** Document passage follows **

-Re: Modifying Hadoop For join Operation
Vikas Jadhav 2013-01-24, 19:11
HI Thanks @ Harsh for replying
I am attaching paper called Map-Join-Reduce
I want to implement similar kind of architecture.
Currently MapReduce Proccess join job using Map or reduce Side join
For Reduce Side join job it has drawback
-->for large datasets there is lot of traffic(data movenment) from
mapper to reduces(one option We can filter out record using
Bloloom Filter like technique)
FOR THIS I WANT TO PROCESS ALL JOIN IN SINGLE MAPREDUCE JOB
1) MAP PHASE- processes all datasets and filter out record
2) REDUCE PHASE -
reduce phase divided in to join and reducer
join - joins all datasets
reducer - does aggregation
for R join S join T
mapS -----> mapR join mapS => RS =>RST --> Reducer(aggrgation)
If you have any idea plze share it.

** End of Document passage **
** Records provided follows **

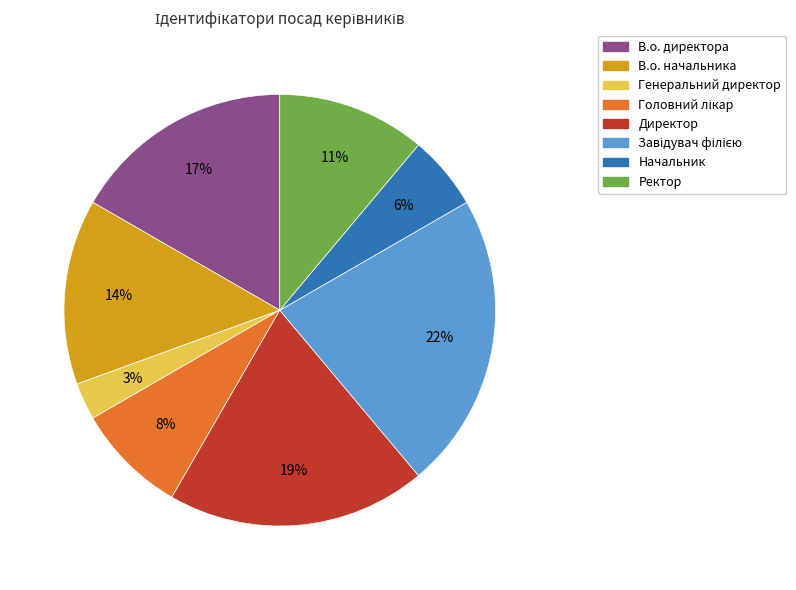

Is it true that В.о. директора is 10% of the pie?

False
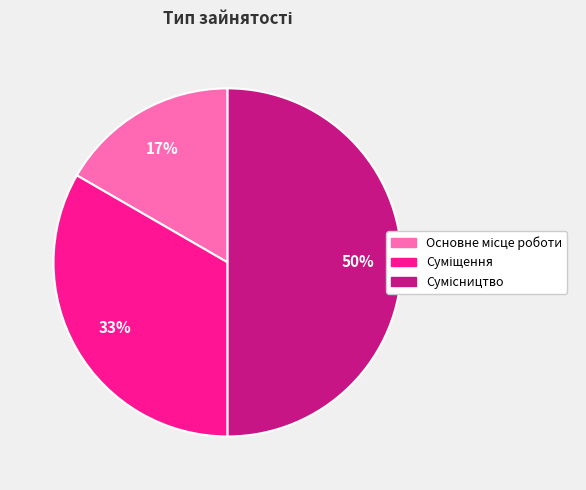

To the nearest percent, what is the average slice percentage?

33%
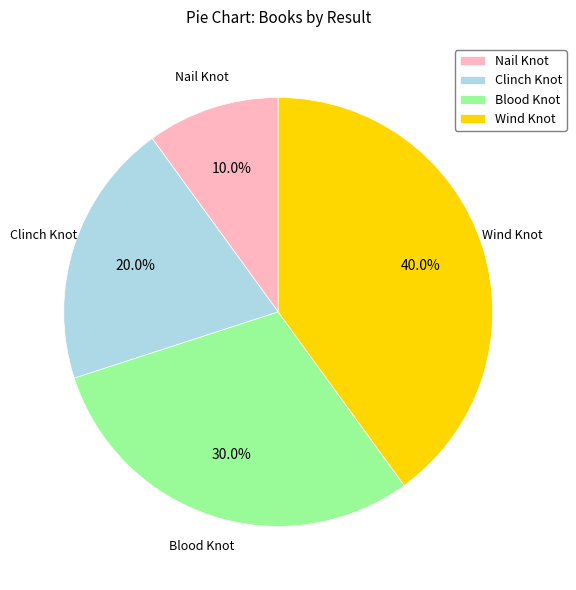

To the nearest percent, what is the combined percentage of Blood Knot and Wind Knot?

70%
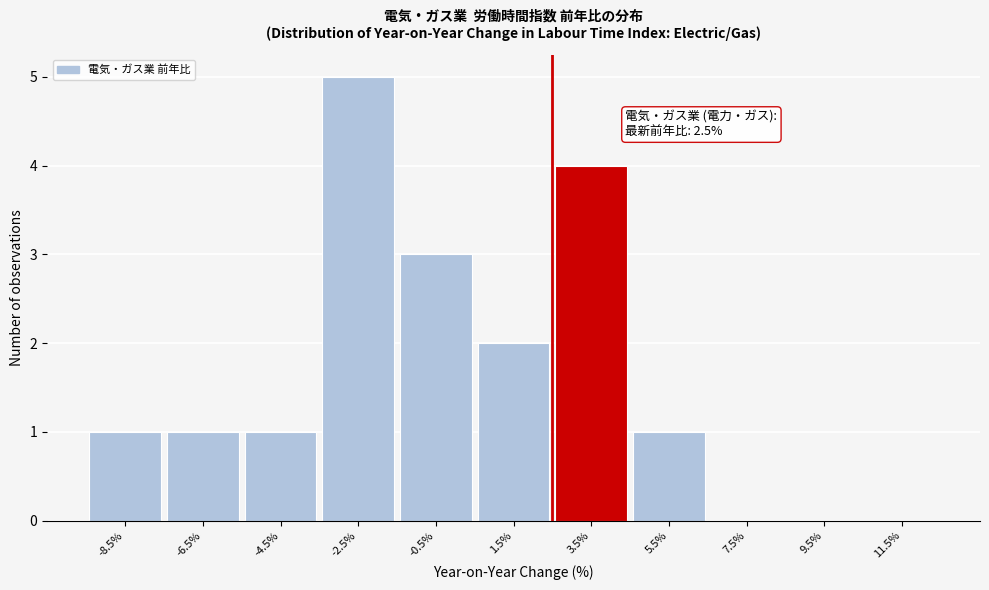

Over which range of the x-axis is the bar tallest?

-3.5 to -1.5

** End of Records provided **

## What needs to be done
Please carry the Hadoop join forum post forward from the point where it stops. The items come from a separate source, not the Hadoop join forum post.

## Written reply
any other suggestion also we welcome if it reduces completion time for
joining large dataset
On Thu, Jan 24, 2013 at 8:39 PM, Harsh J <[EMAIL PROTECTED]> wrote:
> Can you also define 'efficient way' and the idea you have in mind to
> implement that isn't already doable today?
> On Thu, Jan 24, 2013 at 6:51 PM, Vikas Jadhav <[EMAIL PROTECTED]>
> > Anyone has idea about how should i modify Hadoop Code for
> > Performing Join operation in efficient Way.
> > Thanks.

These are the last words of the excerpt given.